Dataset entries:
=== Section Start ===

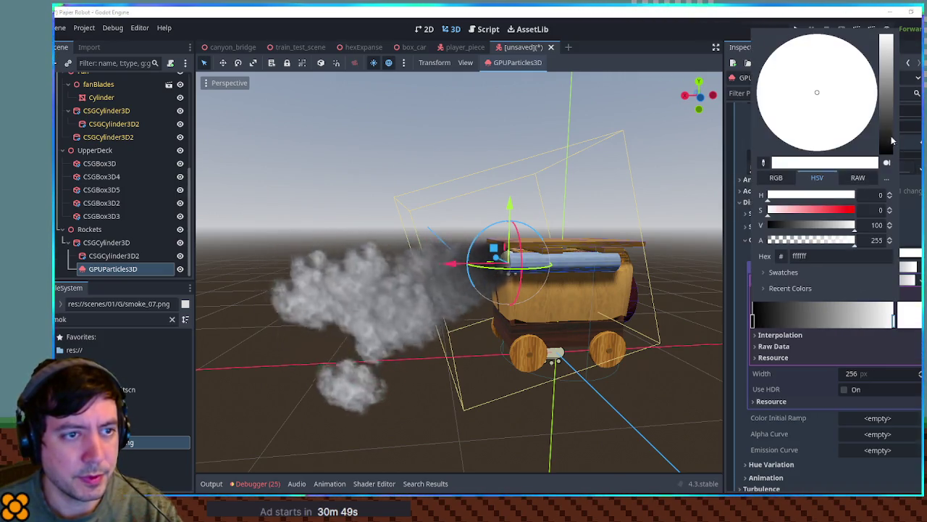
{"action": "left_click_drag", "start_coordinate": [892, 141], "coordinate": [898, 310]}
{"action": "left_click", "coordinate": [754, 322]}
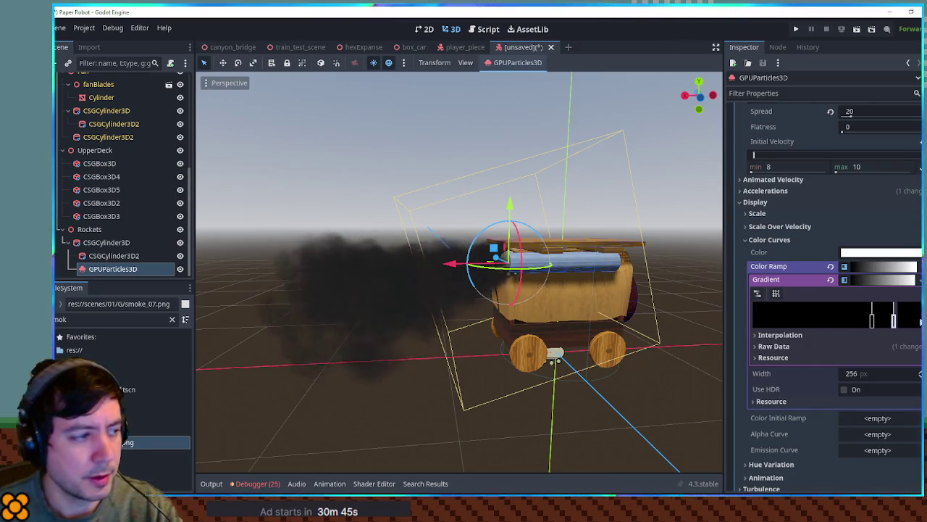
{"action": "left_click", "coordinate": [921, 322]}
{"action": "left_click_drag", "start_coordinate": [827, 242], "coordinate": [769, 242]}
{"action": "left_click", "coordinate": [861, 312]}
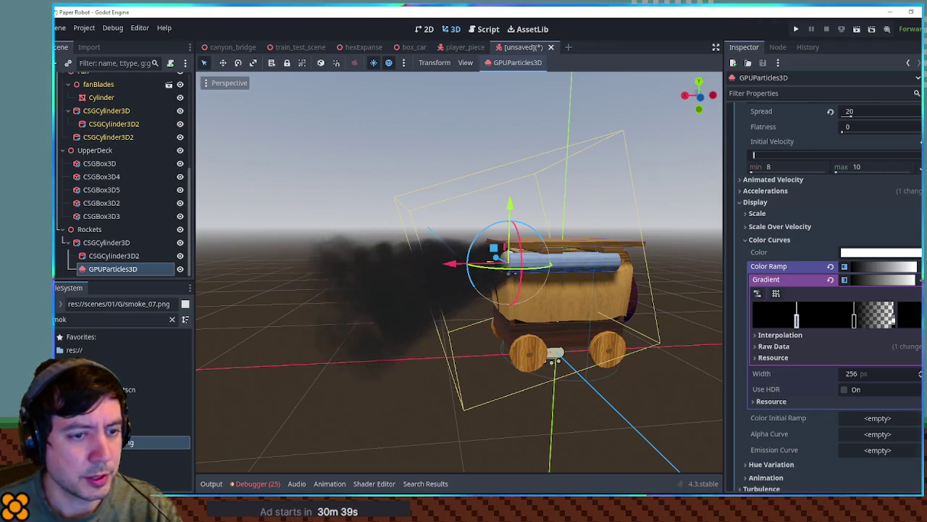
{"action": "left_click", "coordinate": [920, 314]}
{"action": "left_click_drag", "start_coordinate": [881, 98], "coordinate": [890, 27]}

=== Section End ===

**WHAT YOU SHOULD DO:**
Omit all pictures while transcribing the entries verbatim.

**RESULT OF THE TASK:**
{"action": "left_click_drag", "start_coordinate": [892, 141], "coordinate": [898, 310]}
{"action": "left_click", "coordinate": [754, 322]}
{"action": "left_click", "coordinate": [921, 322]}
{"action": "left_click_drag", "start_coordinate": [827, 242], "coordinate": [769, 242]}
{"action": "left_click", "coordinate": [861, 312]}
{"action": "left_click", "coordinate": [920, 314]}
{"action": "left_click_drag", "start_coordinate": [881, 98], "coordinate": [890, 27]}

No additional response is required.